[RECORDS PROVIDED]

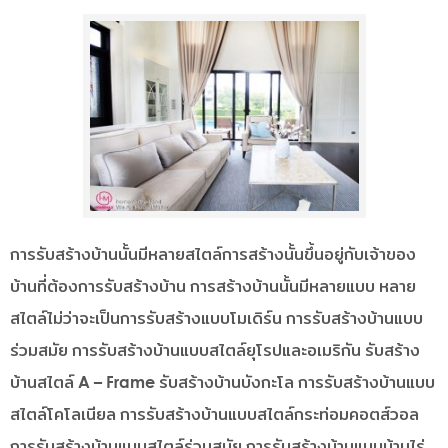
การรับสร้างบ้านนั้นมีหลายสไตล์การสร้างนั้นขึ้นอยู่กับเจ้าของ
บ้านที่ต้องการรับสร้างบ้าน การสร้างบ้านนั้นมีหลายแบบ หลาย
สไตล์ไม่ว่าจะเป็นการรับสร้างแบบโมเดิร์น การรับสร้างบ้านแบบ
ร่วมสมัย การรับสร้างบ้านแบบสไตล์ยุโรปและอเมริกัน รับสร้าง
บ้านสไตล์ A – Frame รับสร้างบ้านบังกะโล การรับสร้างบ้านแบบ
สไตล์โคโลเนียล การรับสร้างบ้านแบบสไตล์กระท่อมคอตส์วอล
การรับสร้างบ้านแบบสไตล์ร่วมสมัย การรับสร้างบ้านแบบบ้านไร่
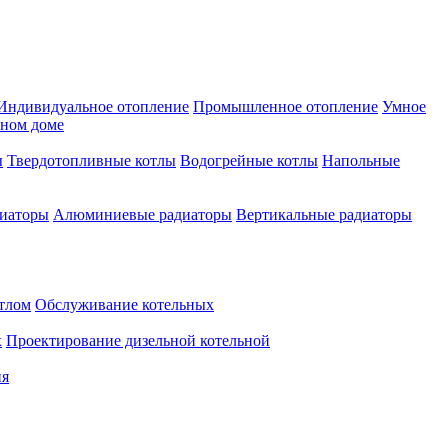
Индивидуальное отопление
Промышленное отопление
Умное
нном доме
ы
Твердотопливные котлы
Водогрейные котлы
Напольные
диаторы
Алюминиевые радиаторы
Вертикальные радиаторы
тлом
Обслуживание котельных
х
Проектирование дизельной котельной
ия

[/RECORDS PROVIDED]

WRITTEN TASK | Repeat the data exactly, dropping every picture it holds.

RESPONSE TO THE EXERCISE |
การรับสร้างบ้านนั้นมีหลายสไตล์การสร้างนั้นขึ้นอยู่กับเจ้าของ
บ้านที่ต้องการรับสร้างบ้าน การสร้างบ้านนั้นมีหลายแบบ หลาย
สไตล์ไม่ว่าจะเป็นการรับสร้างแบบโมเดิร์น การรับสร้างบ้านแบบ
ร่วมสมัย การรับสร้างบ้านแบบสไตล์ยุโรปและอเมริกัน รับสร้าง
บ้านสไตล์ A – Frame รับสร้างบ้านบังกะโล การรับสร้างบ้านแบบ
สไตล์โคโลเนียล การรับสร้างบ้านแบบสไตล์กระท่อมคอตส์วอล
การรับสร้างบ้านแบบสไตล์ร่วมสมัย การรับสร้างบ้านแบบบ้านไร่
Индивидуальное отопление
Промышленное отопление
Умное
нном доме
ы
Твердотопливные котлы
Водогрейные котлы
Напольные
диаторы
Алюминиевые радиаторы
Вертикальные радиаторы
тлом
Обслуживание котельных
х
Проектирование дизельной котельной
ия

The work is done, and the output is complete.